• Passage provided:
------------------------------------------------------------
Later feudalism (11-15th centuries)
By definition feudalism is the social system which existed during the Middle Ages in Europe in which people were given land and protection by a nobleman and had to work and fight for him in return. In his book named ‘Passages from Antiquity to Feudalism’, Perry Anderson defines feudalism as “A mode of production dominated by the land and a natural economy, in which neither labour nor the products of labour were commodities.” It was not a static structure but had its own dynamics of change. The person who makes a proper study of this topic will think about a division of this into 1) early feudalism (6th century AD to 11th century) and 2) later feudalism(11th to 15th century AD).
As we all know early feudalism includes the incidents which come chronologically. It includes Germanic invasions, spread of Christianity, Islam conflicts and Battle of Poitiers, rise of Carolingians, events that happened in the year 1000 AD, emergence of feudalism and its features, agricultural and demographic trends and growth of economy and urbanism. Later feudalism which followed the early phase deals with political and religious events, rural economy and feudal society, growth and development of agrarian economy, urbanism, military and social aspects.
So in order to tell about later feudalism I think it is better to begin with the historiography. Karl Marx’s concept of feudalism resulted from the Germanic conquests and he says that it is due to interaction and fusion with Germanic people and Romans that feudalism emerged. Likewise Dospch from Austria focussed on the collapse of Roman Empire as due to the pacific absorption of Germanic peoples. Perry Anderson and Marc Bloch paid attention to Roman and Germanic spectrums. While Henry Pirenne and Jacques Le Goff stressed on outside events like the importance of Mediterranean in the economic point of view and later the loss of its importance, Muslim conquest of European territories and its contributions to the whole Europe and eastern regions ,quarrels between Byzantines and Latins etc. R Lopez gave importance to commercial upgradation of Europe by discussing the spread of agriculture. Maurice Keen directly spoke about the emergence and growth of feudalism with the stress given to religion and social situations of the medieval period. While some of the stars of the Annal movement will perhaps be remembered more for their early or extreme positions than for their broader contributions – Braudel’s durées, Duby’s micro-total history, Le Roy Ladurie’s creative and idiosyncratic Montaillou for example – Le Goff’s endeavour to reintegrate political history with the advances associated with the Annals will probably be among the most enduring of its legacies. Indeed it could be argued that such an integration is central to the Annales’ wider influence, saving it from what its harshest critics have seen as a series of spectacular but synchronic dead ends.
------------------------------------------------------------
• Information provided:
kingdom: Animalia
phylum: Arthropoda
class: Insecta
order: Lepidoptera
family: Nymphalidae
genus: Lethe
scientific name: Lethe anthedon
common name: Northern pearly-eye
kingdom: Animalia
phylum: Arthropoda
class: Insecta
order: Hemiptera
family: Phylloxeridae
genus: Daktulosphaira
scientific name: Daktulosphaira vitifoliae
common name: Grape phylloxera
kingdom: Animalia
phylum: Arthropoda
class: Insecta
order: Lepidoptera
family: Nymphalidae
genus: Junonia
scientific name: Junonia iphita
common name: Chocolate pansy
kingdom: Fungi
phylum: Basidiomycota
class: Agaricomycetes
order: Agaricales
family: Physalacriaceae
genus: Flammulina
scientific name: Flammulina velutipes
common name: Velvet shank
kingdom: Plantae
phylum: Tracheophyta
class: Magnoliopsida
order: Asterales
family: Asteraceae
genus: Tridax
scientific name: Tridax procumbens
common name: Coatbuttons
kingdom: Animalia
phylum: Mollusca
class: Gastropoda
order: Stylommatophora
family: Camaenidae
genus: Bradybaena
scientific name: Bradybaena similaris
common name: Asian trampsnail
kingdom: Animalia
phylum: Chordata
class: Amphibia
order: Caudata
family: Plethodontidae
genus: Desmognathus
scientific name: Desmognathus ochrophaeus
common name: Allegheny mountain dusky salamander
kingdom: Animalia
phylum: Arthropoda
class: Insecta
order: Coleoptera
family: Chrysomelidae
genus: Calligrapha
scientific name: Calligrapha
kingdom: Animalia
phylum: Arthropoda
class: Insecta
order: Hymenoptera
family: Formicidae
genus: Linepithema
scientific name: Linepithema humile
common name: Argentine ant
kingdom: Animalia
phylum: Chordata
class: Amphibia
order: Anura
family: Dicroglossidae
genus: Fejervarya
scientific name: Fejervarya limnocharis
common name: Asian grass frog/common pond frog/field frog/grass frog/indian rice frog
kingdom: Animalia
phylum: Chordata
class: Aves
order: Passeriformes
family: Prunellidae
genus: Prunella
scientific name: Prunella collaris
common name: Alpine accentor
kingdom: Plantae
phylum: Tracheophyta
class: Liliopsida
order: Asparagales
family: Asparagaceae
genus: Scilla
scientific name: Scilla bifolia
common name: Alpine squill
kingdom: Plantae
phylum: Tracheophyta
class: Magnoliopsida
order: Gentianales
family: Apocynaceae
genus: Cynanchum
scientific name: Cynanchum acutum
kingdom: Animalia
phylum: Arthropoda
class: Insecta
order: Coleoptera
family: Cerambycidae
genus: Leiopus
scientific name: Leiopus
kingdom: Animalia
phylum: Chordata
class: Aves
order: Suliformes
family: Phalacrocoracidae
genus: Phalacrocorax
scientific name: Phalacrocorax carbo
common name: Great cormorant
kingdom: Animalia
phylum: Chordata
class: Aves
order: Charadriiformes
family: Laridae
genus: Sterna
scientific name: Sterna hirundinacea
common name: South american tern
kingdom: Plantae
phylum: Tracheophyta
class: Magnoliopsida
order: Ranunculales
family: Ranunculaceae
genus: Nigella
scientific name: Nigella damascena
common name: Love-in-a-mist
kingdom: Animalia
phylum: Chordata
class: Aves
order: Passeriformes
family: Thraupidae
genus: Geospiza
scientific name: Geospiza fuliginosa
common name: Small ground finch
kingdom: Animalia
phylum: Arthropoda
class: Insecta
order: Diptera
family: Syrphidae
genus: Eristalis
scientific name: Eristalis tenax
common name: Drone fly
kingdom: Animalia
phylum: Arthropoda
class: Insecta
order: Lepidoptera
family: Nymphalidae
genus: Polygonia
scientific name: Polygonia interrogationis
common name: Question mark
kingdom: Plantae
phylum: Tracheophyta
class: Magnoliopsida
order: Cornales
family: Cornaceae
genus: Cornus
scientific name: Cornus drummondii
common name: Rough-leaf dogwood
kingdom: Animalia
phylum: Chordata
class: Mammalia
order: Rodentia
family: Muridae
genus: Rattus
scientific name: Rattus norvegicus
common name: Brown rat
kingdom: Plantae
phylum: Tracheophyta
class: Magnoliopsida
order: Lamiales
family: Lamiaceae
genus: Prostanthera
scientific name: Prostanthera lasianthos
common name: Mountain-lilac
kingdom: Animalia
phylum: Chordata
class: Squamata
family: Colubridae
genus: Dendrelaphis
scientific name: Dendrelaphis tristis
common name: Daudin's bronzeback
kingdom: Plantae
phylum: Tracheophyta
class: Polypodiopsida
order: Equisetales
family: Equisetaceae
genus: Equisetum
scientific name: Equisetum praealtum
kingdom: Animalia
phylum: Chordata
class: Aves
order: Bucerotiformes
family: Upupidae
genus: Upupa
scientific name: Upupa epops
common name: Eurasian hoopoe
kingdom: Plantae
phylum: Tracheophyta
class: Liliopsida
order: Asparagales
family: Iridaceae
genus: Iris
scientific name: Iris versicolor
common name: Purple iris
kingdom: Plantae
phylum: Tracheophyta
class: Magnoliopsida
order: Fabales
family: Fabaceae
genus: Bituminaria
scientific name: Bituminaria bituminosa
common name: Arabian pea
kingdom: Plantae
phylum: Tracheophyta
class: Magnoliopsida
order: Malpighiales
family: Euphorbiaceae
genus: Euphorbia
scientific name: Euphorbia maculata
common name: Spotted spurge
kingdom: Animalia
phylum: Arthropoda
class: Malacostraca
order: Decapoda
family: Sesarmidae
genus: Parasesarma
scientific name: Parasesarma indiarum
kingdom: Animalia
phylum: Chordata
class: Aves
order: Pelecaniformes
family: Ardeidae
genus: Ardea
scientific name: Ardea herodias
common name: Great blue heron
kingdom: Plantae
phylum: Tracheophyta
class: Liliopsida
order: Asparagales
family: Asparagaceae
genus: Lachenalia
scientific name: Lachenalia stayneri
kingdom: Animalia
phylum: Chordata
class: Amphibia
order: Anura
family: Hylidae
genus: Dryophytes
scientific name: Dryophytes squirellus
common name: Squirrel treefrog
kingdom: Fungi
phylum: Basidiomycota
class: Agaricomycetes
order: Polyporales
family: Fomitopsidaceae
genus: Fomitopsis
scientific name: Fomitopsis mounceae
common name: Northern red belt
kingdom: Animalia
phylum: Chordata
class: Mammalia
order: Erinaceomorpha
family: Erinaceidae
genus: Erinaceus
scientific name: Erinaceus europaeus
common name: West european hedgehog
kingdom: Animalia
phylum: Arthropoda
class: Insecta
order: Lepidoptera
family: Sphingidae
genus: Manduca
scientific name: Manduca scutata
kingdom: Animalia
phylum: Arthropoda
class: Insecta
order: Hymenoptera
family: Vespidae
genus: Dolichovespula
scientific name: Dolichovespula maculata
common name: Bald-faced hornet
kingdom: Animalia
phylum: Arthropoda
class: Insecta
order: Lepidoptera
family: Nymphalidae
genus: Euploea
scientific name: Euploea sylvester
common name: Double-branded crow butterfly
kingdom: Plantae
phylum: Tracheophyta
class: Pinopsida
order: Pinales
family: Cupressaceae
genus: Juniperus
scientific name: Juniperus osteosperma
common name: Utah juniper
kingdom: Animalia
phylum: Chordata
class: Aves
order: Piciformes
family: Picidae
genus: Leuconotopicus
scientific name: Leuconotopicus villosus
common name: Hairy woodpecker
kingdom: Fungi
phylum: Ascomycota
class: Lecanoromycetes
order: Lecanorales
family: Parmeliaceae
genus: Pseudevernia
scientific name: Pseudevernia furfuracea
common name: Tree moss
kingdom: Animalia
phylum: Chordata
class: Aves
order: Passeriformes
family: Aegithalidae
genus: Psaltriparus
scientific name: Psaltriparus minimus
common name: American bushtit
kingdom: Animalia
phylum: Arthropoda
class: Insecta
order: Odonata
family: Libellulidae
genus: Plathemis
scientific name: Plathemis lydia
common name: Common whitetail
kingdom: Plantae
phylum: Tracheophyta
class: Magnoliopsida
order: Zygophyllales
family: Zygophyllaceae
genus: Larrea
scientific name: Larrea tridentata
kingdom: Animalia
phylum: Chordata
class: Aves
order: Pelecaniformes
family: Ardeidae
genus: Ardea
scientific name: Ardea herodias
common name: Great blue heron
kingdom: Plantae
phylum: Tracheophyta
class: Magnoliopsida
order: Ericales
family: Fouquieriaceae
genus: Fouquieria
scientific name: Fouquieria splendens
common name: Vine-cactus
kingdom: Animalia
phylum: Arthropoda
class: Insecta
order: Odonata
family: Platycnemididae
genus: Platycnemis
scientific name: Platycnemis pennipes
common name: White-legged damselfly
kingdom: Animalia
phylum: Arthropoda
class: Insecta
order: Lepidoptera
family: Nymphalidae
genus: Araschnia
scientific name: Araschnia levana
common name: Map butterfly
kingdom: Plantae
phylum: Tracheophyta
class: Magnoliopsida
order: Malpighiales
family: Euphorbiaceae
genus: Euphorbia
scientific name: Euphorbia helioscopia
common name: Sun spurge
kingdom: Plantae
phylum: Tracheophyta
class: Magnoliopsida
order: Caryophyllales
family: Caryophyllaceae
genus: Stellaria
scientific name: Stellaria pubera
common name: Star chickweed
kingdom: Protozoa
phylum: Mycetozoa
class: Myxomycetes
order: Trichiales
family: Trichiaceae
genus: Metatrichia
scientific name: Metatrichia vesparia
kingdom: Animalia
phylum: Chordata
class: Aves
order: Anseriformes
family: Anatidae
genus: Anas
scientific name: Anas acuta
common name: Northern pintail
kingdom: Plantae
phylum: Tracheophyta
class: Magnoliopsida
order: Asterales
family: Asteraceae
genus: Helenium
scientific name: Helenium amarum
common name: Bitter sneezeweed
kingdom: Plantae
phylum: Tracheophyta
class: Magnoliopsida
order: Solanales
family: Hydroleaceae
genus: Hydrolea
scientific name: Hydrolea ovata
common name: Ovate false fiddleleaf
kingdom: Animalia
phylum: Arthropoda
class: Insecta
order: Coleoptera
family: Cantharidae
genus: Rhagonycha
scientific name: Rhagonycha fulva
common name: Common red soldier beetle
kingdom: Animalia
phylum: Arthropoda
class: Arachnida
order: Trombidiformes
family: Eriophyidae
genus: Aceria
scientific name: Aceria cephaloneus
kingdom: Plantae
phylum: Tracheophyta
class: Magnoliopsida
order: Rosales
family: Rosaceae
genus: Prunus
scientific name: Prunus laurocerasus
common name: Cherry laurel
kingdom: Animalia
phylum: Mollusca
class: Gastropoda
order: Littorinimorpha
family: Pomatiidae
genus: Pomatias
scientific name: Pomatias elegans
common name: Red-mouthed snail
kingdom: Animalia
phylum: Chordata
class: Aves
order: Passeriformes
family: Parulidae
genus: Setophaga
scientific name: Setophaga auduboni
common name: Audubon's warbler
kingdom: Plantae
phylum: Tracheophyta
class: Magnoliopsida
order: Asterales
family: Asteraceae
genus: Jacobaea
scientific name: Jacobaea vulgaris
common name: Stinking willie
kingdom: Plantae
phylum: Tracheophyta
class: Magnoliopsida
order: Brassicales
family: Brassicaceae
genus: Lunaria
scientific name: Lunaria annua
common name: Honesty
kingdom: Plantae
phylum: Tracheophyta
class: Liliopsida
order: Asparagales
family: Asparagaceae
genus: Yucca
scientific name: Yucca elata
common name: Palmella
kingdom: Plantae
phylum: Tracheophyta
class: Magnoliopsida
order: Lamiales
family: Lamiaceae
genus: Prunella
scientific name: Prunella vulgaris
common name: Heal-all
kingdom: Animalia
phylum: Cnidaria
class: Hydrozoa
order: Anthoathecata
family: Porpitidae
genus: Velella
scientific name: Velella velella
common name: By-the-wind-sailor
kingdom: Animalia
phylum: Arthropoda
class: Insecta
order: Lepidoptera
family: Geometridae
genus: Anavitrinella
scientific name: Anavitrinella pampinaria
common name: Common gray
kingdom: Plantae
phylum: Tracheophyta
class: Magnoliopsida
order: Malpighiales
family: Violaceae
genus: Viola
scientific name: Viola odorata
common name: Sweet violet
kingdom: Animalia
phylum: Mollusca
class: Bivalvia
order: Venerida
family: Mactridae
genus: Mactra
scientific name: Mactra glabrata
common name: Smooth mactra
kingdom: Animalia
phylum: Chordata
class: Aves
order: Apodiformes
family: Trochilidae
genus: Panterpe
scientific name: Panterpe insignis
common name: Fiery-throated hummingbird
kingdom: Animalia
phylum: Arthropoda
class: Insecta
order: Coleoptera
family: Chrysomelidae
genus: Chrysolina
------------------------------------------------------------
• Directives:
1) In the passage on later feudalism, what did R Lopez give importance to?
2) Reproduce the passage on later feudalism word for word, from "By definition feudalism" to "15th century AD).".
The lines above were drawn from a different source than the passage on later feudalism.

• Answer set:
1) R Lopez gave importance to the commercial upgradation of Europe by discussing the spread of agriculture.

2)
By definition feudalism is the social system which existed during the Middle Ages in Europe in which people were given land and protection by a nobleman and had to work and fight for him in return. In his book named ‘Passages from Antiquity to Feudalism’, Perry Anderson defines feudalism as “A mode of production dominated by the land and a natural economy, in which neither labour nor the products of labour were commodities.” It was not a static structure but had its own dynamics of change. The person who makes a proper study of this topic will think about a division of this into 1) early feudalism (6th century AD to 11th century) and 2) later feudalism(11th to 15th century AD).